Moreover, the value of equality of condition – imperfect though it is even still today – produced a strong drive for ever-increasing achievement.  Tocqueville also finds much to admire about the impact that individual drive also had on public affairs.  But the fact that the findings of this research and the constellation of related studies (over 3,000 have built on their work up until present time) provide a more detailed picture of essentially a similar outcome of driven people should perhaps give us pause.  So how might we harness this knowledge?  I had to chuckle when Googling to grab the publisher link to include in this post – Google had incorrectly categorized it as a self-help book.  The book is informative, but it is also academic, even if also accessible.
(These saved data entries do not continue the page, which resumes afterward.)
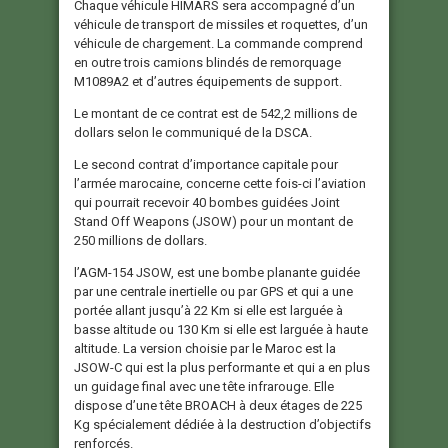
Chaque véhicule HIMARS sera accompagné d’un
véhicule de transport de missiles et roquettes, d’un
véhicule de chargement. La commande comprend
en outre trois camions blindés de remorquage
M1089A2 et d’autres équipements de support.
Le montant de ce contrat est de 542,2 millions de
dollars selon le communiqué de la DSCA.
Le second contrat d’importance capitale pour
l’armée marocaine, concerne cette fois-ci l’aviation
qui pourrait recevoir 40 bombes guidées Joint
Stand Off Weapons (JSOW) pour un montant de
250 millions de dollars.
l’AGM-154 JSOW, est une bombe planante guidée
par une centrale inertielle ou par GPS et qui a une
portée allant jusqu’à 22 Km si elle est larguée à
basse altitude ou 130 Km si elle est larguée à haute
altitude. La version choisie par le Maroc est la
JSOW-C qui est la plus performante et qui a en plus
un guidage final avec une tête infrarouge. Elle
dispose d’une tête BROACH à deux étages de 225
Kg spécialement dédiée à la destruction d’objectifs
renforcés.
The awareness of our context that comes from this research can be supplemented with some practical resources.  Most importantly, as individuals we have to come to terms with the idea of competing goods – we have to be discerning in the voluntary commitments we make, even in terms of setting our own personal and professional goals.  Doing so means we have to decide not to do perfectly reasonable, interesting and/or helpful things. Greg Mckeown’s Essentialism: The Disciplined Pursuit of Less offers not only concrete suggestions but helpful ways to conceive of why we should become better at making choices with our time in the first place.  (This summary is a helpful one.) In addition, Celeste Headlee’s Do Nothing: How to Break Away from Overworking, Overdoing and Underliving, offers great insight and the importance of leisure for our personal well-being.  (Give a listen to the overview in this quick segment.) Finally, Happify – a science-based site for general audiences offers great resources, such as this infographic about how to live without regret.  Giving ourselves space allows us to restore but also increases our capacity to innovate.

Sitting here writing, these several years after the loss of a former student, not only do I currently face a significant loss, I am struck by the scope of loss of lives and livelihood in the midst of the pandemic.  I am also thankful that I was pushed to examine my life more critically in a way I had not done before, allowing me to lean into the change of lifestyle that has also accompanied the public health crisis.  Time for Life adds important context to understanding part of what makes our society, and us within it, tick. Robinson and Godbey include a chapter on comparison data from other countries, which shows that what we face is not an inevitable outcome of contemporary conditions.  In short, if we place more value on our time by intentional use, we risk not less but more in our own sanity and health, our relationships and our collective work.